Der Weg zurück in einen anderen Beruf sei schwierig, sagt Linda Apsel. „Dieses Thema oder dieser Beruf kann jederzeit wieder auftauchen“, sagt die Sozialarbeiterin. Aufgrund des Stigmas und der gesellschaftlichen Abwertung drohe ständige Konfrontation – bis hin zum Verlust des Jobs.  

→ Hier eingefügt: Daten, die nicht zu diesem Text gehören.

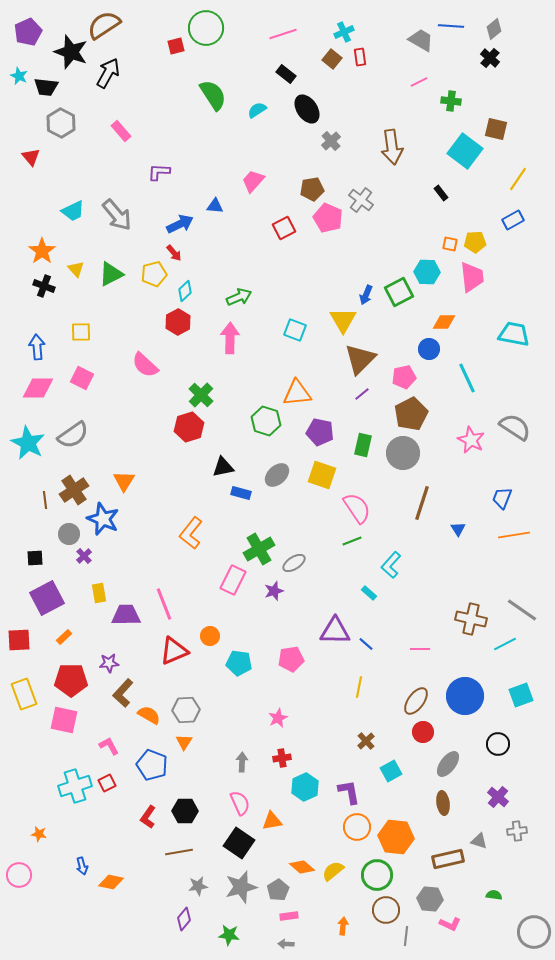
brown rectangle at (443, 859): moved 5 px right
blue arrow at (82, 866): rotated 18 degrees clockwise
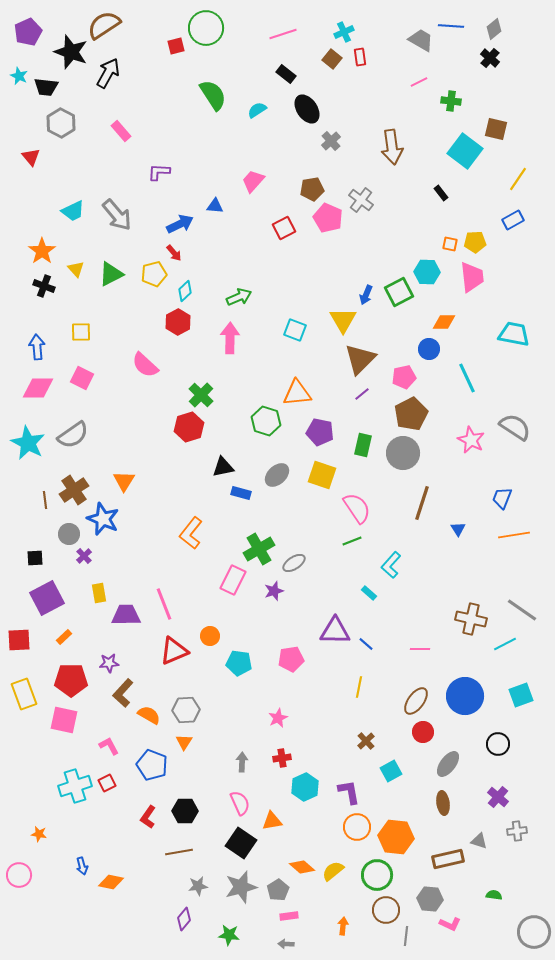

BKA: Menschenhandel und Zwangsprostitution 

VOLLBILD hat beim Bundeskriminalamt und allen 16 Landeskriminalämtern nachgefragt, ob den Strafverfolgungsbehörden Fälle von Ausbeutung und Missbrauch in der Amateurporno-Industrie bekannt sind und wie sie dagegen vorgehen. Das BKA antwortet, es erfasse solche Fälle nicht gesondert. Zu Amateurplattformen wie „MyDirtyHobby“ teilt es mit: „Die genannten Plattformen und andere werden durch die Bundesländer und das Bundeskriminalamt im Hinblick auf Verdachtsmomente zu Menschenhandel und Zwangsprostitution ausgewertet.“ Auch die meisten LKAs erfassen keine eigenen Zahlen zu Ausbeutung und Missbrauch in der Porno-Industrie.  

Konfrontiert mit den Recherchen verweisen das Bundesfamilienministerium und das Bundesministerium für Arbeit und Soziales auf Anfrage auf geltendes Straf- und Arbeitsrecht sowie auf Regeln zum Arbeitsschutz. Handlungsbedarf mit Blick auf Ausbeutung und Übergriffe in der Amateurporno-Branche sehen sie offenbar nicht. Das Bundesarbeitsministerium teilt mit, es setze sich „für gute Arbeitsbedingungen in allen Branchen in Deutschland ein“.